Examples/advanced/negating

Reliably negating permissions inside of a region

To reliably negate permission inside of a region


What might not work out is that you define a group in your permissions plugin that contains the negated permissions. Then you create and link a permdef to have inside of the region where you want permisisons to be negated. This might not work due to the adding order of groups and how your specific permission plugin handles that. Assuming the group for negation is named groupneg it would look like:

permdefs:
  # permdef states how permissions are manipulated.
  defneg:
    have-inside:
      groups:
      - groupneg
links:
  TheWorld:
    RegionA:
    - defneg

This would be pretty simple, however you would have to test it with your permissions plugin, if the negation works, also adding groups with permission plugins usually mean that the permission plugin will save back the permissions, which costs a good bit of performance.

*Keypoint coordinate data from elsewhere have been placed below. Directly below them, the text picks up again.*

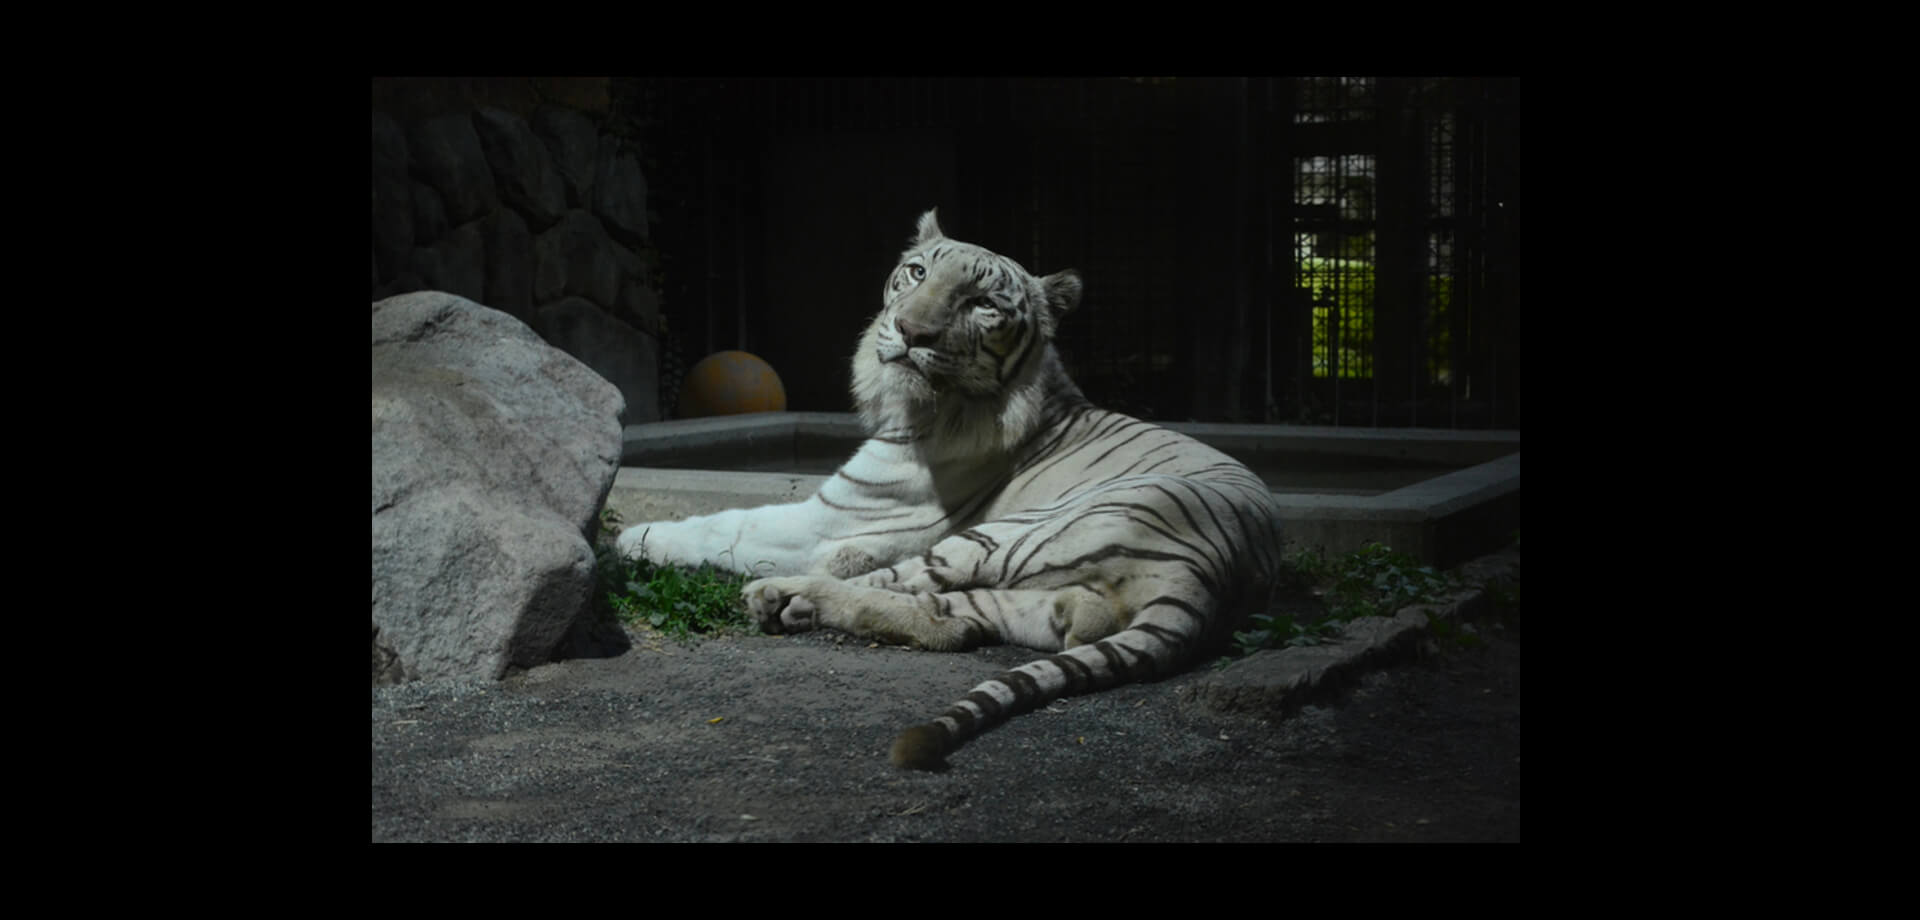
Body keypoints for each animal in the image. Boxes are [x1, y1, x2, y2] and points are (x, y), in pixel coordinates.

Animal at [614, 209, 1282, 772]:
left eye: (982, 303)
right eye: (916, 273)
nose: (910, 332)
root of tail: (1217, 574)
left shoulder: (833, 518)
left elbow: (725, 523)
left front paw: (631, 537)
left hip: (1012, 532)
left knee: (889, 583)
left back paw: (781, 595)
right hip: (1033, 592)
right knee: (955, 622)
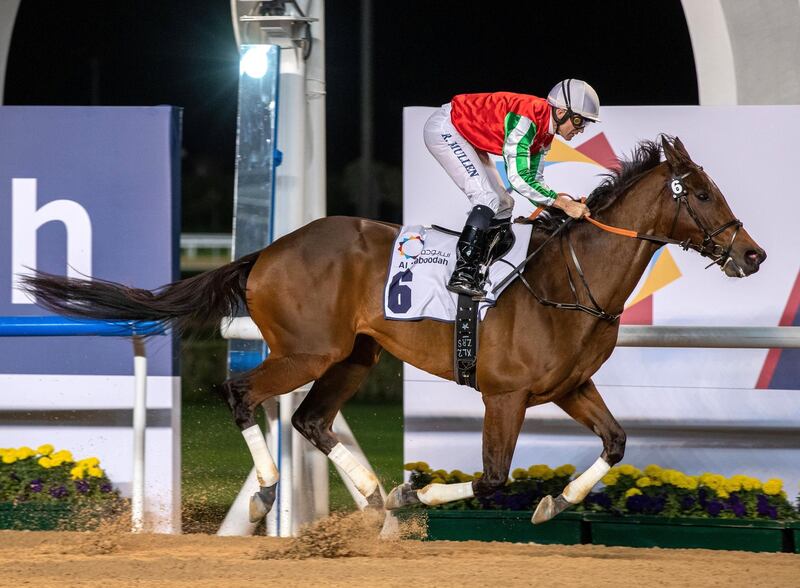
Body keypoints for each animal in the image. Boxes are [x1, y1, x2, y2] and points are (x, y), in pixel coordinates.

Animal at [21, 137, 764, 524]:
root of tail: (268, 251)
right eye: (700, 192)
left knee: (311, 420)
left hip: (355, 355)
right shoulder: (506, 395)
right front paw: (418, 492)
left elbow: (615, 442)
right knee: (241, 392)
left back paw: (372, 497)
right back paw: (273, 491)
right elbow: (492, 477)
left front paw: (557, 501)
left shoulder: (570, 386)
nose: (752, 254)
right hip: (306, 350)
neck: (567, 284)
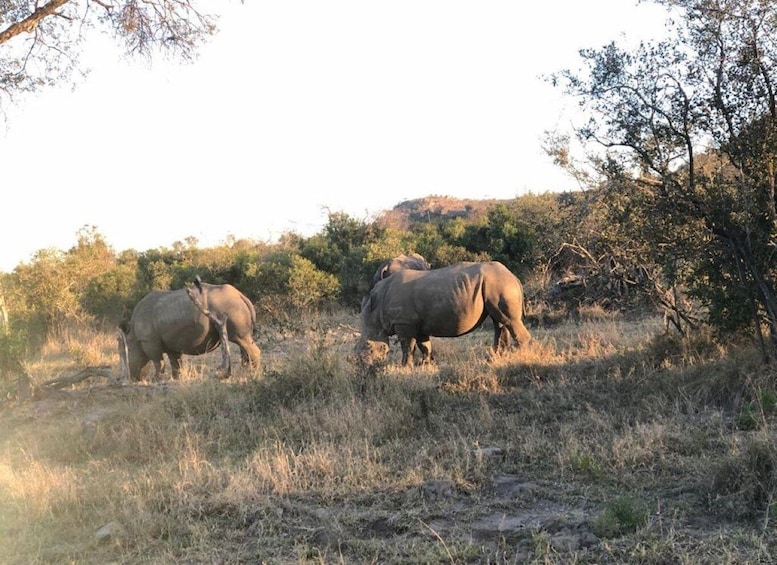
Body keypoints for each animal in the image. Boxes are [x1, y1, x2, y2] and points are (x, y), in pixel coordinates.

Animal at [116, 280, 260, 382]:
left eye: (126, 354)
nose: (128, 378)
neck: (132, 334)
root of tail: (241, 295)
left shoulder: (149, 341)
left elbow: (157, 361)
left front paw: (156, 379)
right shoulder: (170, 343)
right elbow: (175, 363)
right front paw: (176, 378)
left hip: (229, 306)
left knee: (240, 339)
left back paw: (252, 374)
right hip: (231, 307)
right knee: (243, 342)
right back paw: (245, 372)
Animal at [360, 262, 532, 366]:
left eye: (368, 345)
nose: (364, 364)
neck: (376, 306)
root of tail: (514, 276)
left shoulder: (404, 322)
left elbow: (407, 346)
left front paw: (404, 367)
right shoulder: (419, 324)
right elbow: (425, 345)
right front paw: (425, 365)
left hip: (501, 284)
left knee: (509, 321)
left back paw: (519, 357)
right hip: (496, 284)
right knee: (500, 322)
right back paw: (494, 359)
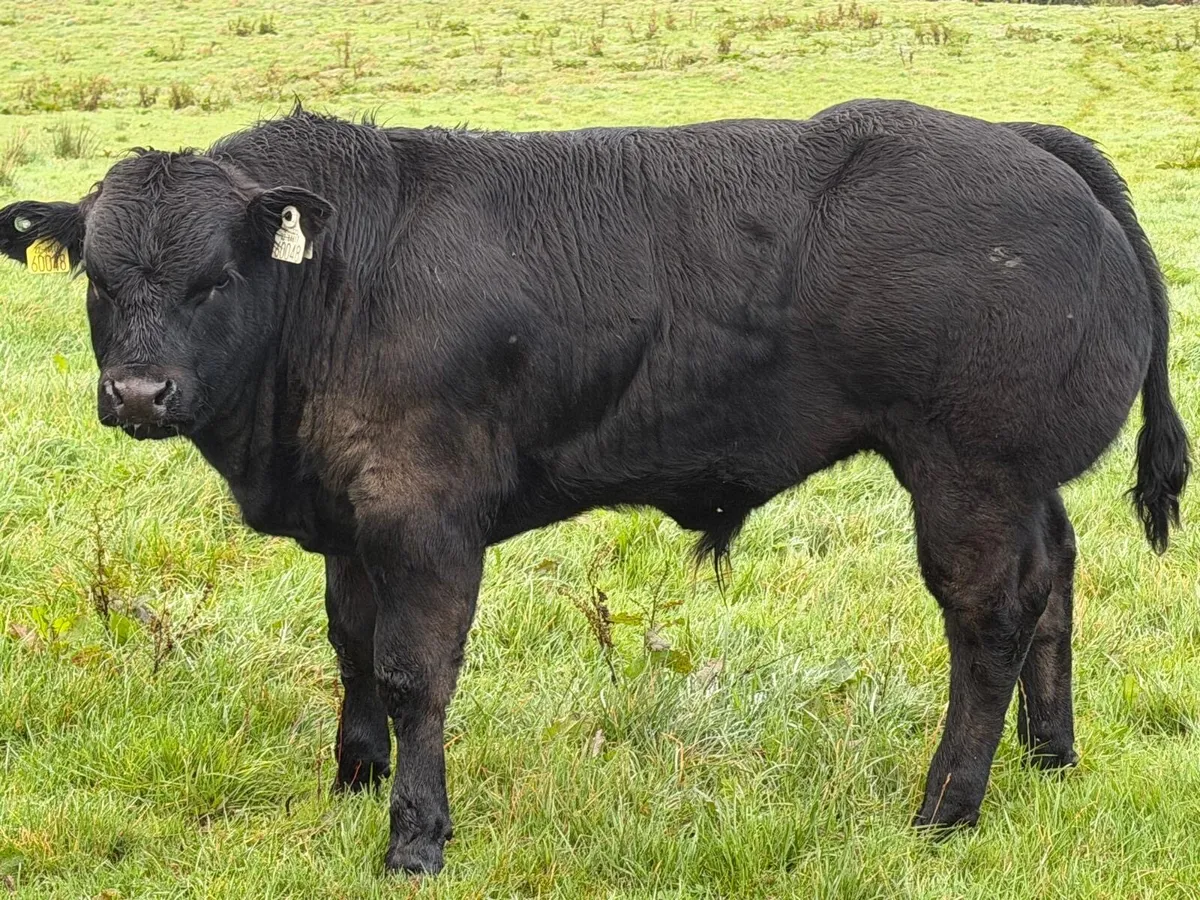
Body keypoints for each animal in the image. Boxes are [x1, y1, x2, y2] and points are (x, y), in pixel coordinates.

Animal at [0, 99, 1188, 875]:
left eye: (213, 279)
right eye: (99, 279)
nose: (139, 393)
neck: (342, 280)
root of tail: (1026, 138)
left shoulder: (426, 511)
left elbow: (411, 672)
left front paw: (415, 836)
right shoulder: (350, 513)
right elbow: (349, 647)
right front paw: (353, 781)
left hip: (967, 473)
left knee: (989, 620)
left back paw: (947, 807)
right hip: (1020, 480)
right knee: (1055, 582)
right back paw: (1049, 756)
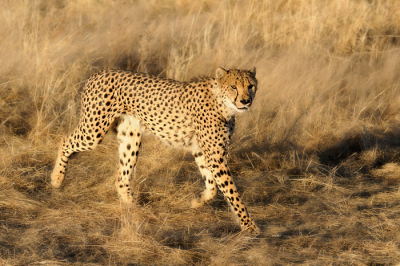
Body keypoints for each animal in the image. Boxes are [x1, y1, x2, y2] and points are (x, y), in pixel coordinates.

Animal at [50, 67, 260, 233]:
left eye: (250, 86)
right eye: (233, 86)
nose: (245, 101)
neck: (223, 103)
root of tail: (98, 73)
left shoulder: (203, 151)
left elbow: (213, 187)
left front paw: (196, 202)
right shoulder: (215, 155)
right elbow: (231, 191)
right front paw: (249, 226)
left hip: (130, 137)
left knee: (122, 177)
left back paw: (136, 210)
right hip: (94, 131)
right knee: (64, 140)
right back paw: (57, 179)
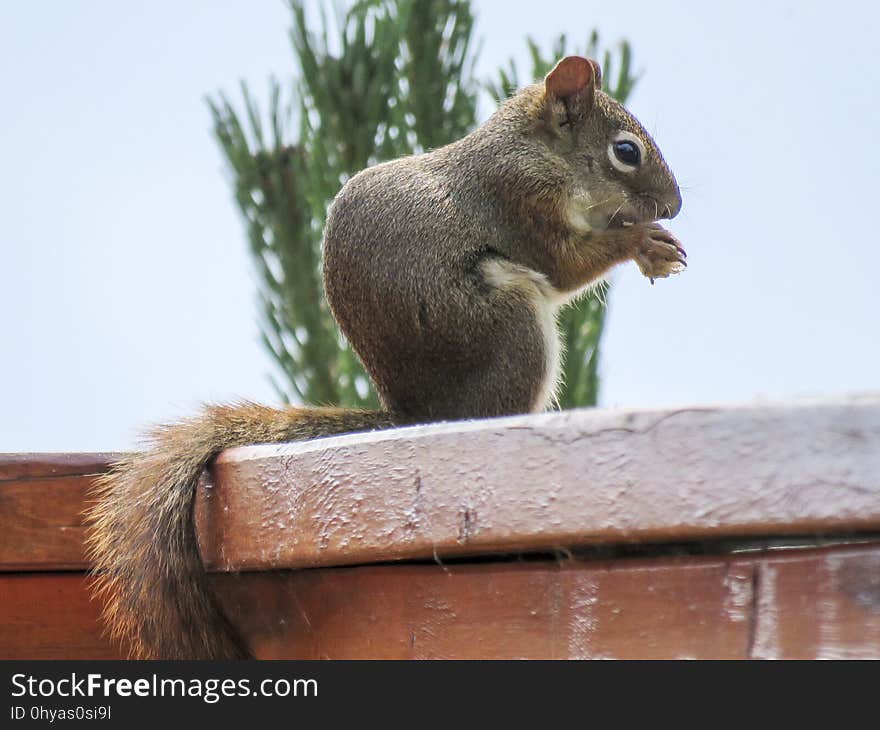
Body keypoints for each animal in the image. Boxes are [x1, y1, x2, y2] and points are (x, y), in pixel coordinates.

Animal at [86, 55, 684, 660]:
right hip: (511, 322)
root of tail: (417, 414)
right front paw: (640, 242)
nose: (674, 206)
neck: (534, 149)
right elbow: (565, 265)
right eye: (626, 151)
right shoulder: (520, 201)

Recommended way, but a little more complicated to set up:

You remove the permissions to be negated from your permissions plugins groups (you will add them only with RSP to guarantee negation is working), for the world you want the negation to take place in. Instead you add a filter permission to the groups / players who shall have the permissions normally, say rsp.filter.havesomething.

Assume the permissions you want to negate are something.first and something.second. RSP will use the filter permission to determine who should have the other permissions.

Now the configuration looks like this:

permdefs:
  # The permdef to be added normally inside of that world:
  defsomething:
    # The filter permission decides who is affected by this permdef.
    #  The players that have this permission from your permissions plugin,
    #   will have the groupsomething addedm then.
    filter-perm: rsp.filter.havesomething
    have-inside:
      groups:
      - groupsomething
  # The negation permdef:
  defneg:
    # Priority to ensure the negation overrides the other groups.
    priority: 10
    have-inside:
      groups:
      - groupneg

links:
   TheWorld:
     # __global__ concerns "everywhere" in that world:
     __global__:
     - defsomething
     # In region a the permdef "defneg" is applied.
     RegionA:
     - defneg

# Finally you define the grouping with permissions right here:
transient-groups:
  # The normal group containing the permissions.
  groupsomething:
  - something.second
  - something.first
  # The negating group with the permissions negated.
  # (Negation works with a prefix "-".)
  groupneg:
  - -something.second
  - -something.first

So the steps usually contain to set up your permission plugin with filter-permissions (and if needed ignore-permissions), then define permdefs, link them to regions, and also the transient-groups carrying the permissions finally.